Passage given
I’d like to start by properly warning Trails newbies first: please play Trails in the Sky’s first and second chapters before playing the 3rd. Heck, please play them before even reading this blog! Although the 3rd is not a “third chapter” since the Estelle and Liberl’s story wrapped up with SC, this story still relies on knowledge gained by playing those two games. Internally, I’ve said before that the 3rd has only one target audience: people who’ve played both Trails FC and SC. Cold Steel fans will understand some of the lore dumping, but other details will be quite lost on lost you. Though, hey, if you want to purchase it anyway and help support my coffee fund, I ain’t gonna stop you. (Please buy it and play it later. I’m desperate, here.)
I would have loved for this blog to feature more specific details on the 3rd itself, but I tend to consider the series as a whole whenever I do my editing and am constantly referencing/perusing the text from the other games as if they were my current projects. Because of that, I’m going to be noting planned adjustments for the Sky trilogy that I decided were important enough to implement while I was working on the 3rd. We can dig into protagonist and deuteragonist Kevin Graham and Ries Argent in future blogs.

Extracted records

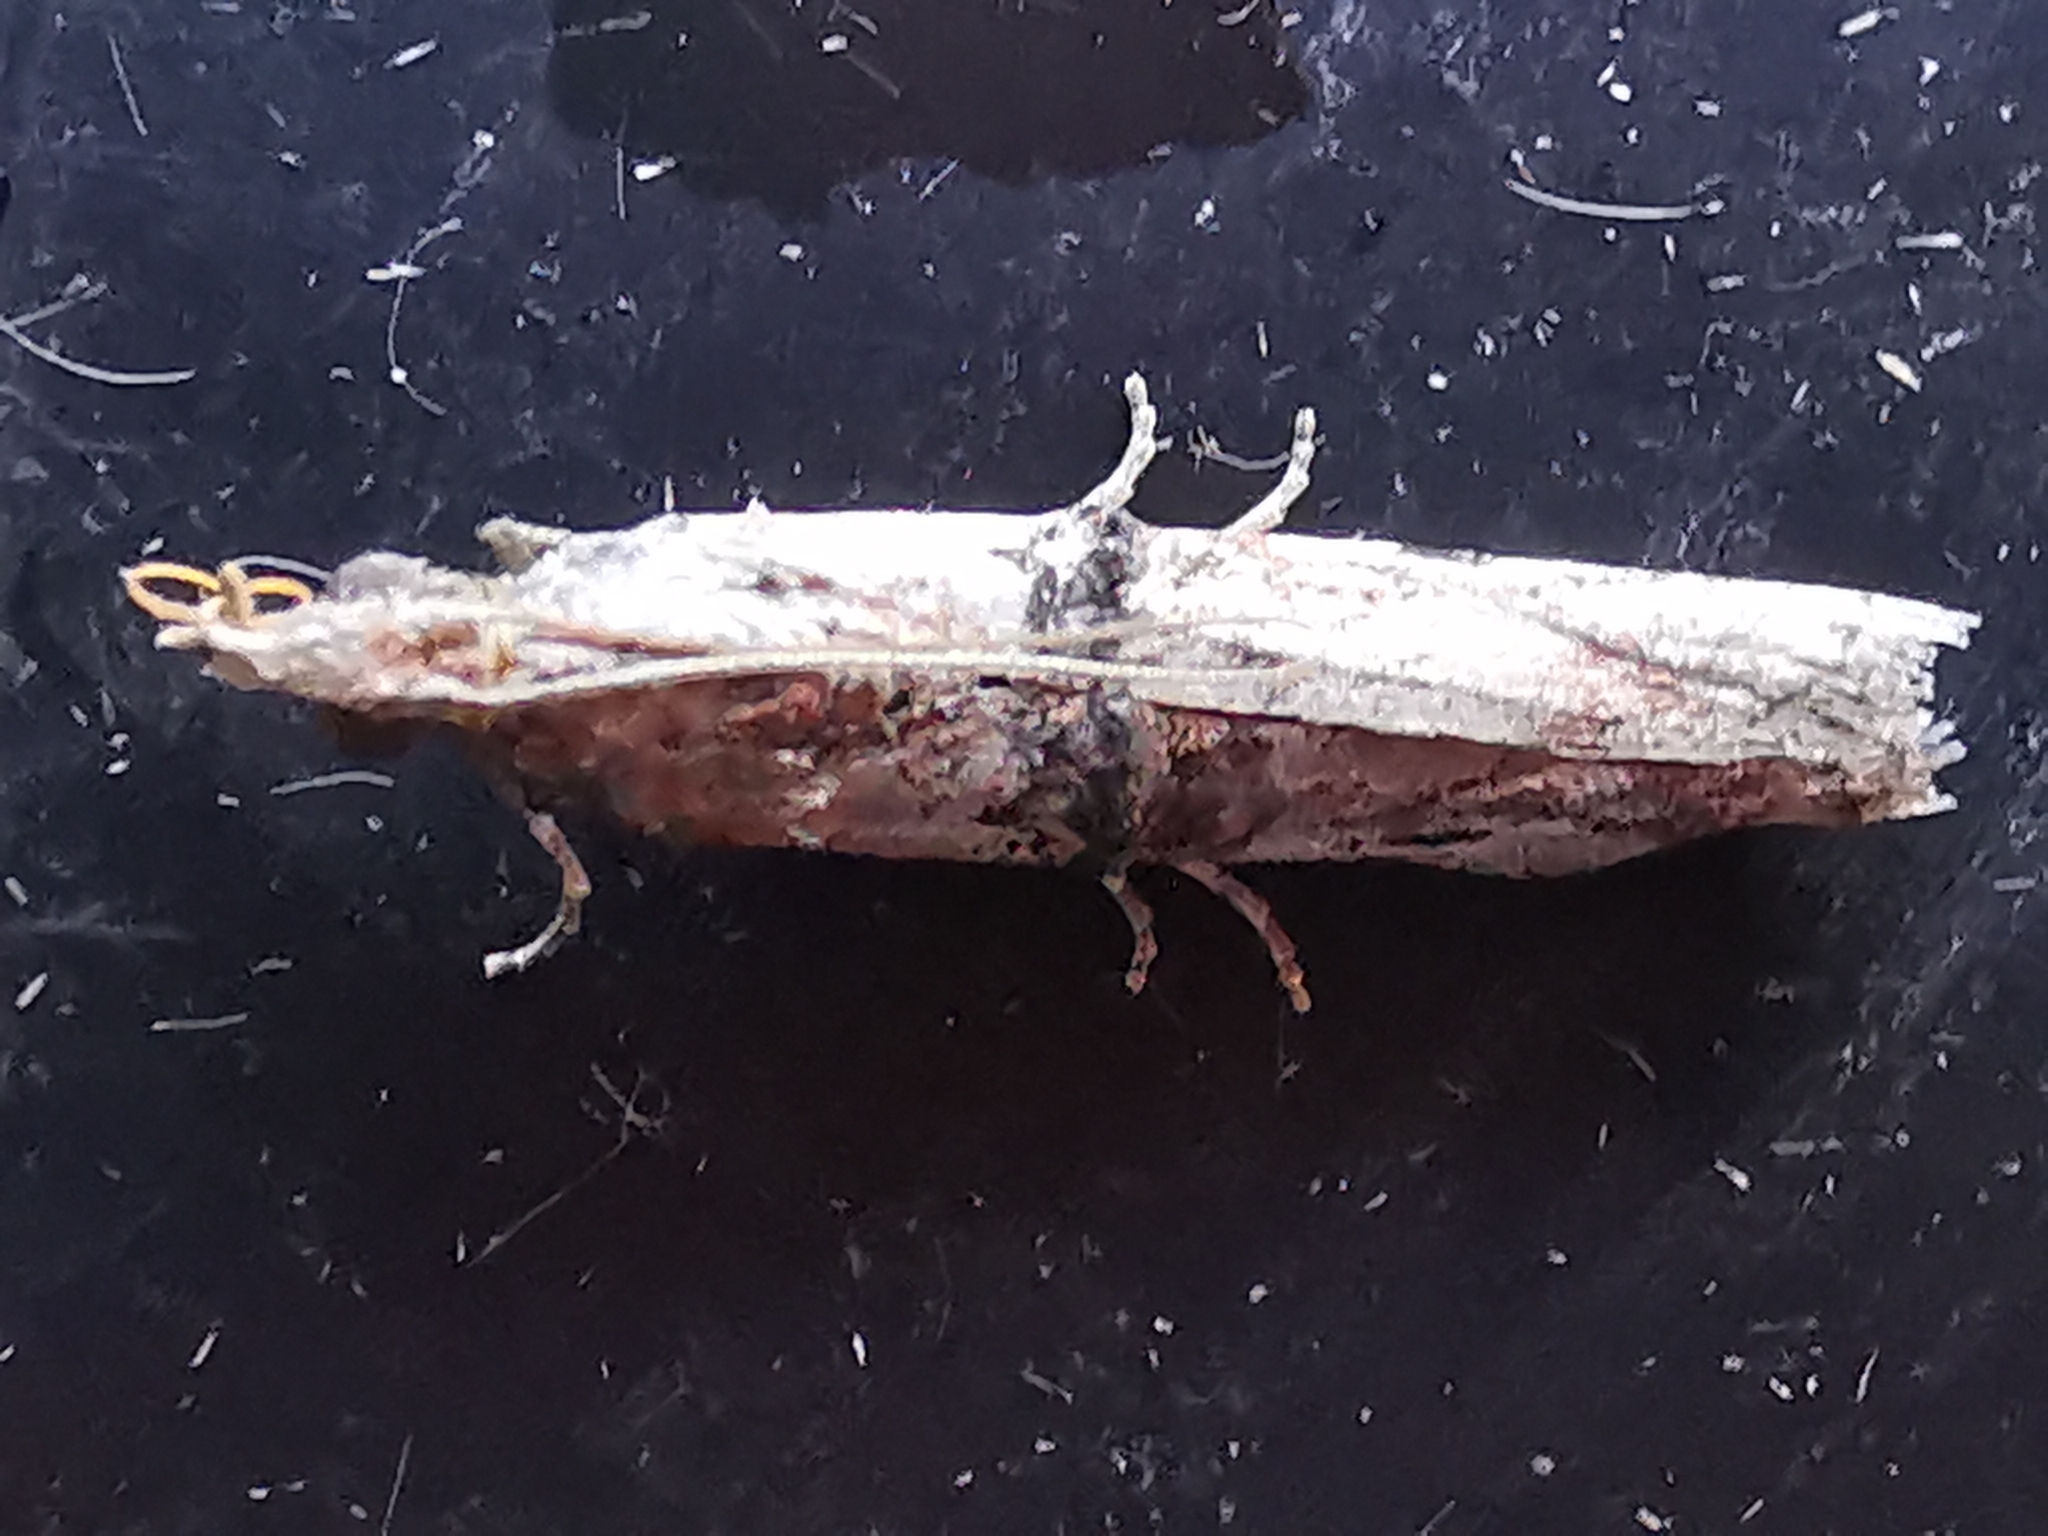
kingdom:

==

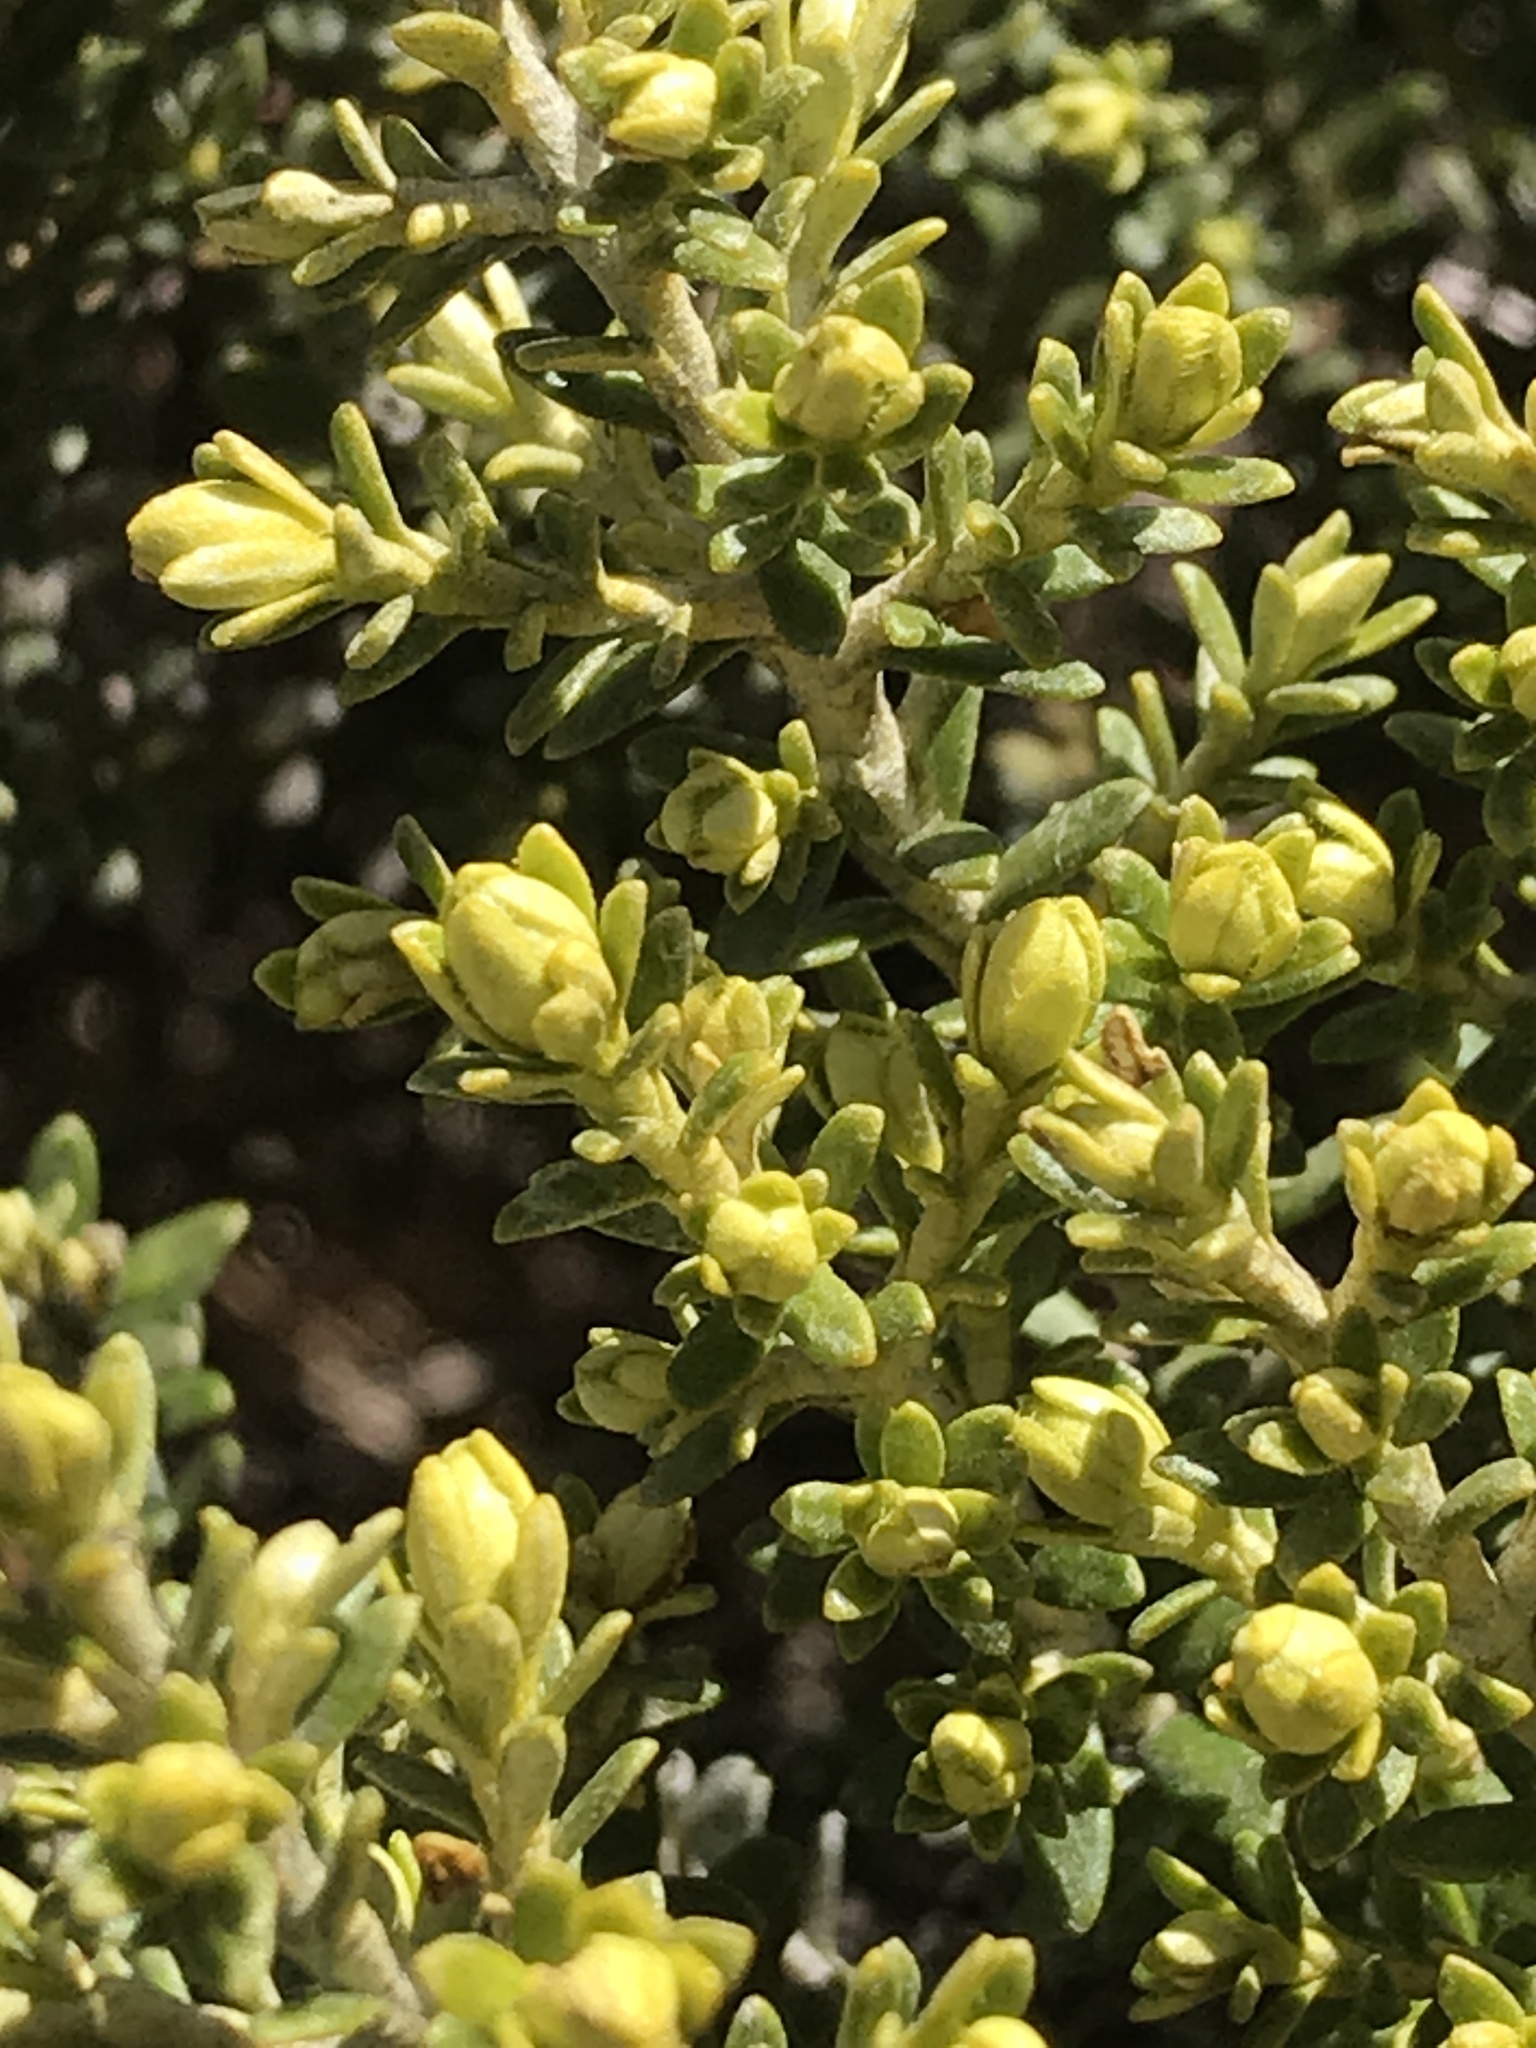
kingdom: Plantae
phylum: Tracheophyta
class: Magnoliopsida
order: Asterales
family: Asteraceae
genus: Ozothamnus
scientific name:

--

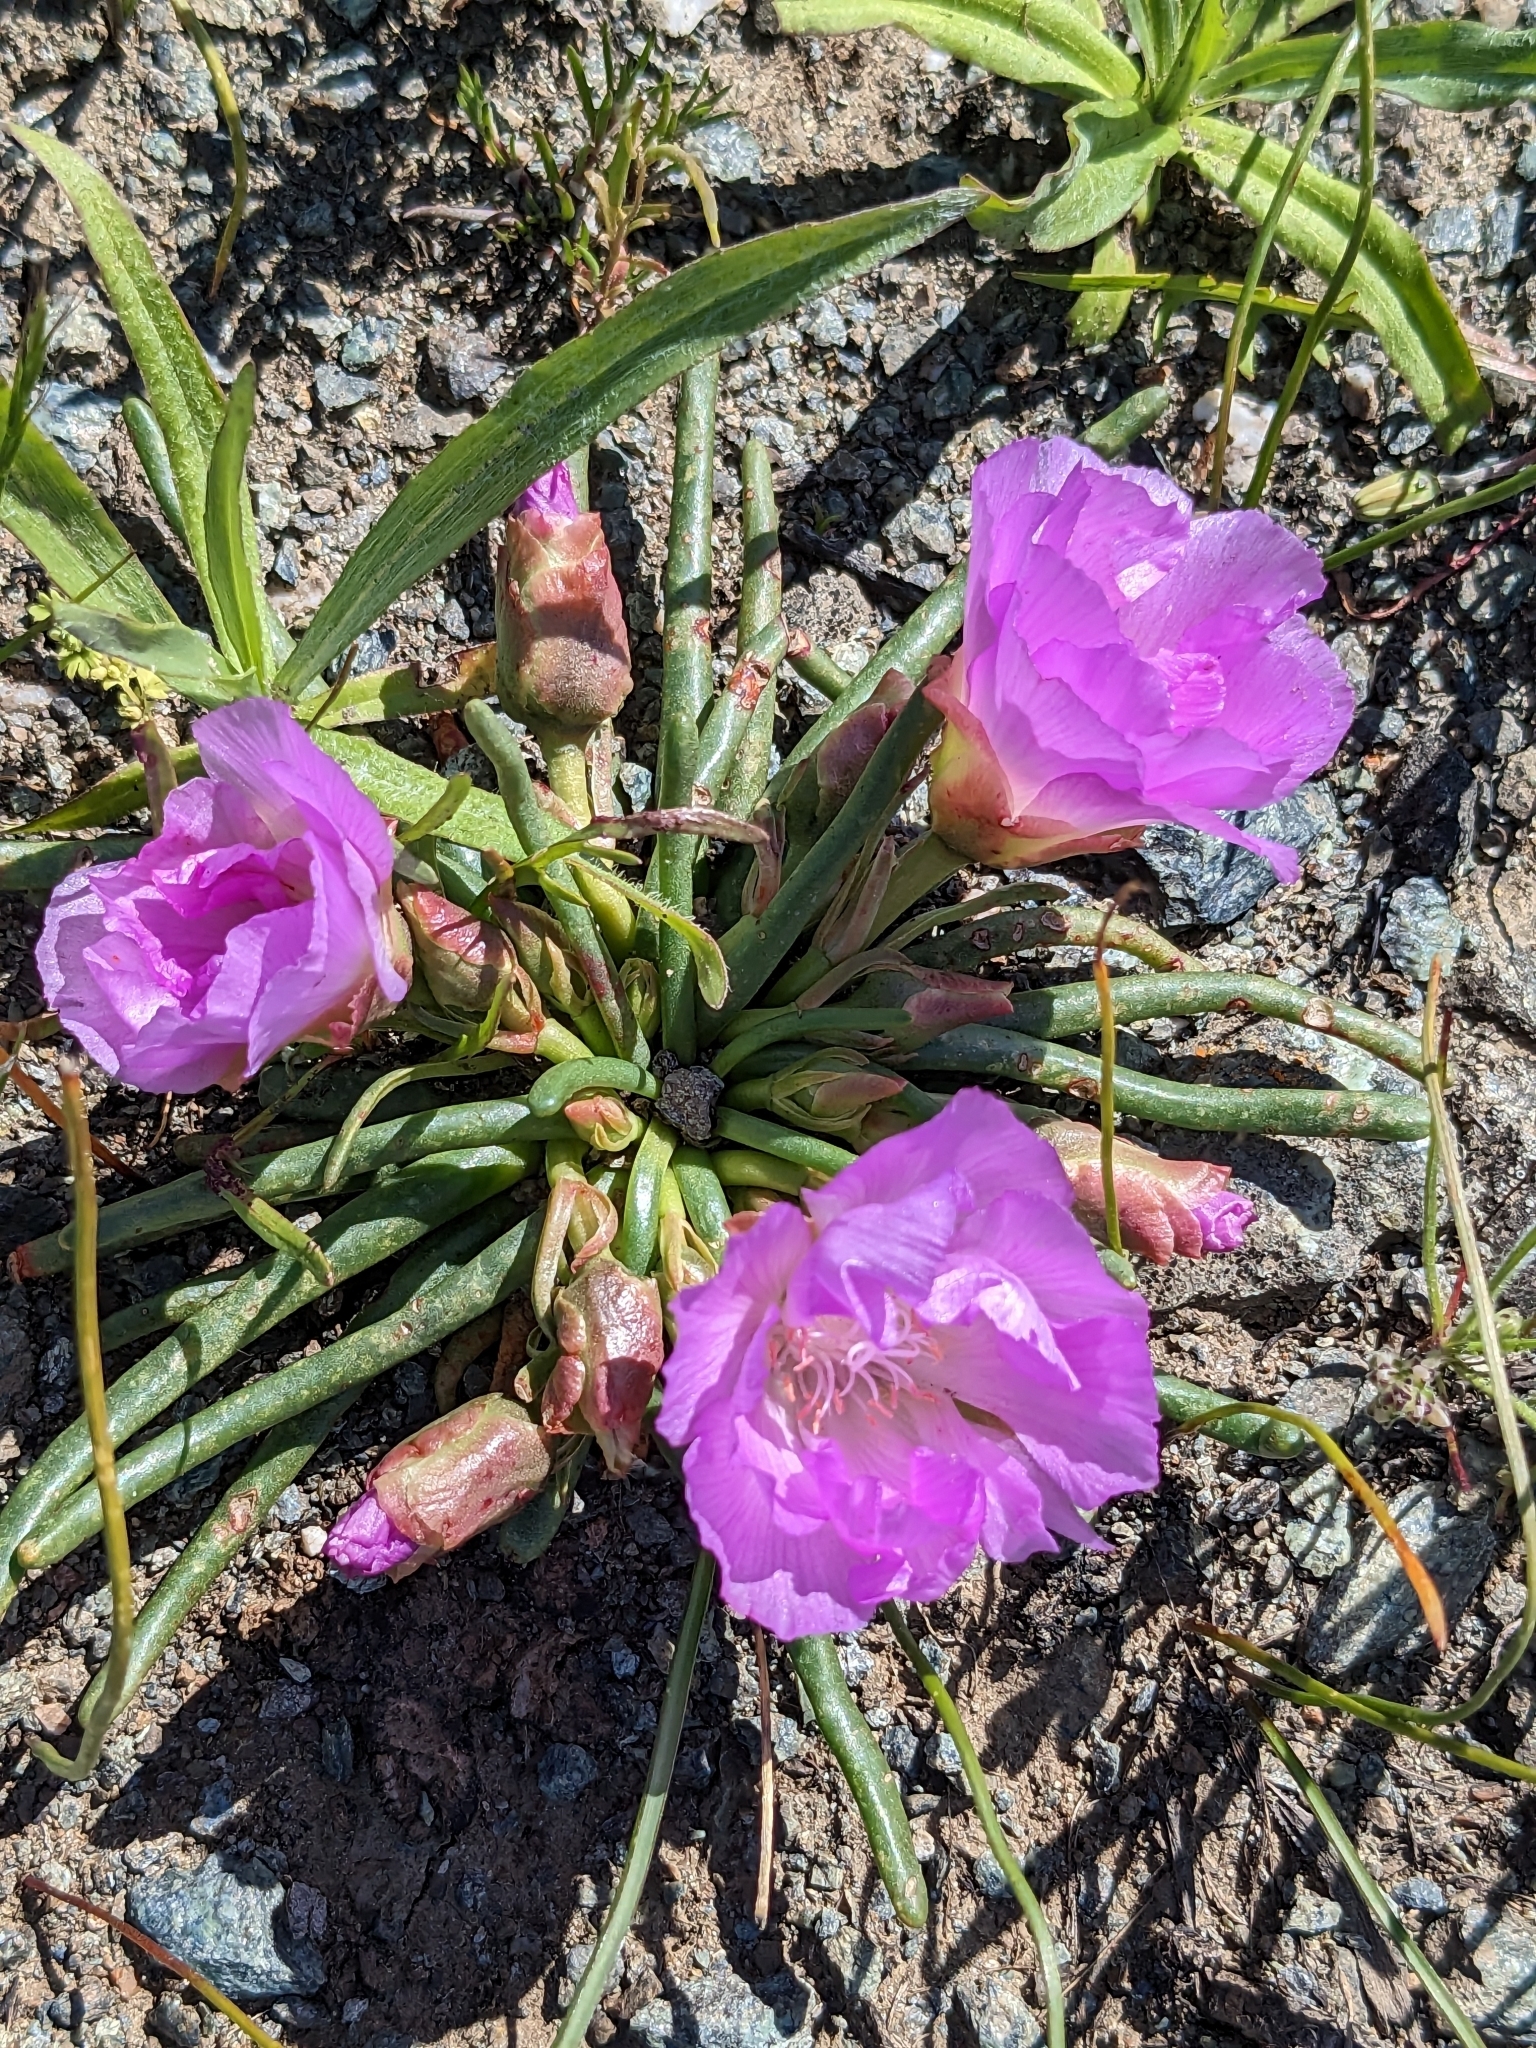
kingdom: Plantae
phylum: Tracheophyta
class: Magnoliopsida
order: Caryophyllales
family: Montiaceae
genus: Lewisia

Problem set
1. In the Trails blog excerpt, why will this post cover planned adjustments for the Sky trilogy rather than more specific details on the 3rd? Answer in one to three sentences.
2. Answer these questions from the Trails blog excerpt:
(a) Who does the writer say is the 3rd's only target audience?
(b) With which game did Estelle and Liberl's story wrap up?
(c) Who are named as the 3rd's protagonist and deuteragonist?
3. Rewrite the paragraph of the Trails blog excerpt that begins "I would have loved for this blog" more briefly, keeping its main facts.

Written answers
1. When editing, the writer considers the series as a whole and keeps referencing and reading the text of the other games as if they were current projects. So the post covers planned Sky trilogy adjustments that the writer judged important enough to implement while working on the 3rd.

2.
(a) People who have played both Trails FC and SC.
(b) SC.
(c) Kevin Graham and Ries Argent.

3. The writer wanted to give more specific details on the 3rd but edits with the whole series in mind, constantly consulting the other games' text. So this post will note planned Sky trilogy adjustments judged important enough to implement while working on the 3rd. Kevin Graham and Ries Argent, the protagonist and deuteragonist, will be covered in future blogs.